PVC frame is constructed, time to spray paint


----------



## Pumpkin5 (Aug 8, 2010)

:jol:Okay...you got me to bite, GreatOB!...I just ordered the same kit from Monsterguts..looks like the Cauldron Creep that I have been wanting for the last 3 years is going to come to life this year after all. Thanks for the push....can't wait to see how your's turns out.


----------



## thegreatob (Oct 19, 2009)

*Pic*

Here is the frame. I don't think I'm going to glue it because I like the idea of being able to fold it up and put it out of the way. I may have to use some piping under his arse to keep him from folding, especially when I start to add weight to it.


----------



## Pumpkin5 (Aug 8, 2010)

:jol:Wow, looks great GreatOB....did you go with 1/2 inch PVC like the Devil's Chariot recommended? I was going to follow those directions explicitly unless you have found a reason to 'tweak' it at all. Are you doing the whole ribcage bit and all? I was going to use wire coat hangers to form my ribs...What are you using?
(I know you are thinking to yourself....could she possibly ask more questions??? By the way...the answer is yes....)


----------



## thegreatob (Oct 19, 2009)

I did go with the half inch. My FIL is a plumber so I got it for free. I'm going to hold off on painting it for now. I need to get a 2'x6' piece of plywood for the bottom. Going to secure frame to that, paint, then mount wiper motor, fog machine and lighting. Not sure on rib cage yet. Thinking of arms and legs from skeleton factory, not sold on which skull I'm going to use yet.


----------



## thegreatob (Oct 19, 2009)

Also not sure how I should go about constructing a cauldron.


----------



## Pumpkin5 (Aug 8, 2010)

:jol: What about the tin tub like Devils Chariot used? I think I may try to 'copy' that one. There is a tutorial by Dave the Dead on taking one of those plastic cauldrons and using oatmeal and making it look like real metal. I don't know if that would be big enough...that is why I am going to use the tin wash tub. Of course there are the plastic ones out this time of year at Walmart and places like that. Might be lighter weight, which would be nice. Hhhmmmm, so many decisions..... (thanks for answering my questions though)


----------



## thegreatob (Oct 19, 2009)

I just emailed a guy who is on my local CL selling plastic 30 gal rain barrels for $15.00 a pop. Guess I answered that question.


----------



## Dr. Scarecrow (Mar 14, 2011)

This is on my to do list this year as well. $10 for a black garbage bin at Lowes, should retrofit well.

Three questions though:

1. How much to build one of these suckers? ( I am going to go the witch route and All I need to buy at this point is a mask, gloves, wiper motor, PVC and LEDs for the eyes.) got to think I can do it for 50-60 bucks....

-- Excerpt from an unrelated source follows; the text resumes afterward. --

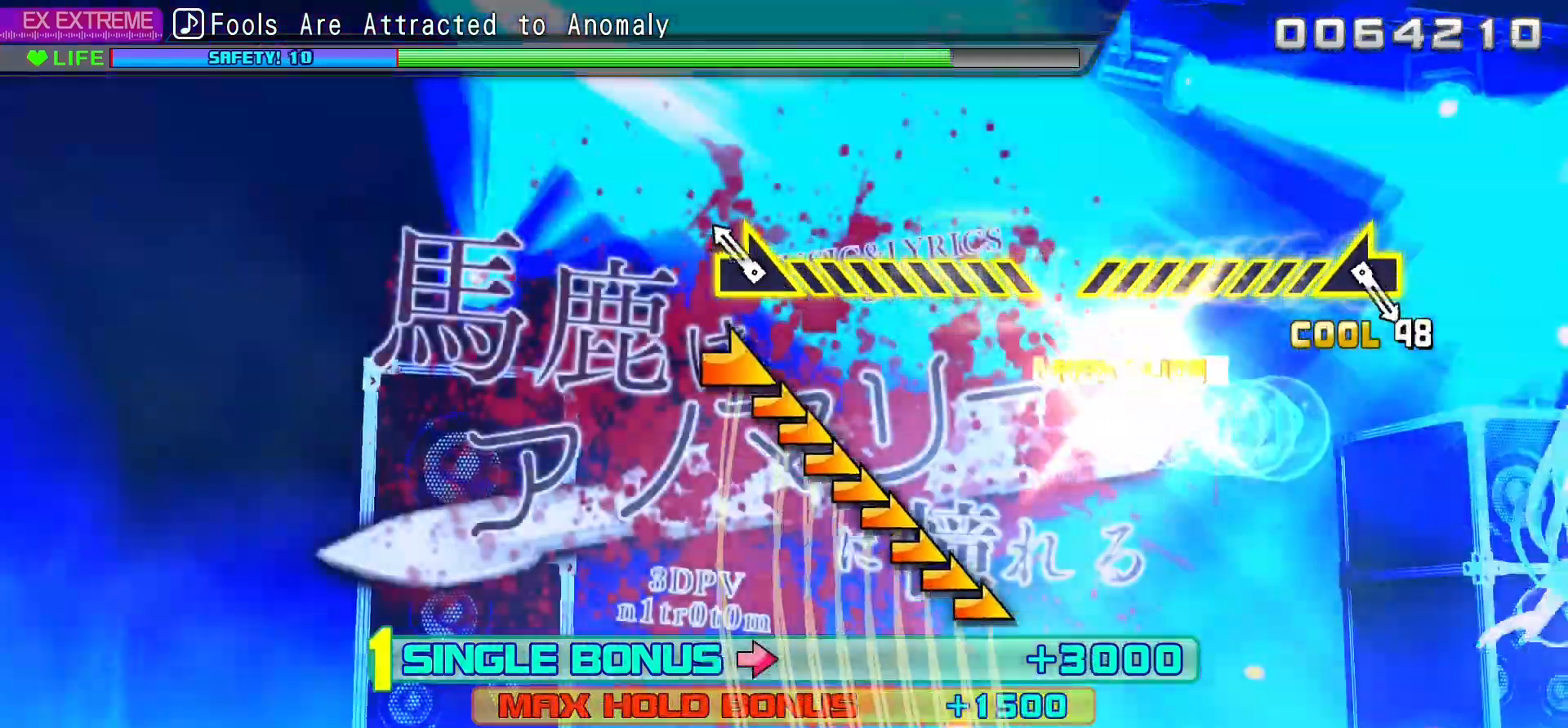
{"buttons": ["L2"], "events": []}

2. Will the guy at Home Depot or Lowes precut the PVC for me?? I don't have a table saw.

3. Since I have a toddler, time is kindof a precious commodity... Think I could build it start to finish in a day or two? Intending to use a vacation day and baby shower where my wife will take the little one all day.

May as well ask those currently in process....


----------



## Pumpkin5 (Aug 8, 2010)

:jol:Hey, I am going to defer to GreatOB on this one...he is way ahead of me in the build process....as you will learn I am the biggest procrastinator on the forum.....


----------



## thegreatob (Oct 19, 2009)

Well I highly recommend Monsterguts for the motor but you can probably pick one up at your local junkyard. I could def build it cheaper but I want to make sure it lasts and doesn't look.cheap.
The saw I bought at HD for $10 but in most HD lumber sections there is a cutting section where you can cut it up.
Scarecrow, I have a two year old and I'm in the same boat as far as time goes. I'm doing a little here and a little there.


----------



## thegreatob (Oct 19, 2009)

Found a white plastic barrel on CL for $15, gonna paint that and cut the top and bottom out of it. Painted the frame black but I will have to find another way to support the weight of the skeleton. I got a bucky skeleton online and will be in serious construction mode in the next day or two.


----------



## thegreatob (Oct 19, 2009)

*Majority of build complete*

Had to ditch the PVC piping. Went with a Skeleton Factory bucky skeleton which is much heavier than a foam skeleton. Got some metal piping and picked up a nice bracket for the motor and some aluminum bar stock for the bracket. Here's a pic of what he looks like so far.


----------



## thegreatob (Oct 19, 2009)

*Any ideas?*

Got a second wiper motor and now I'm trying to figure out the mechanics of getting the skull to turn.


----------



## RoxyBlue (Oct 6, 2008)

Take a look at the video in the first post of SKAustin's thread. About 7 minutes in, he discusses head movement.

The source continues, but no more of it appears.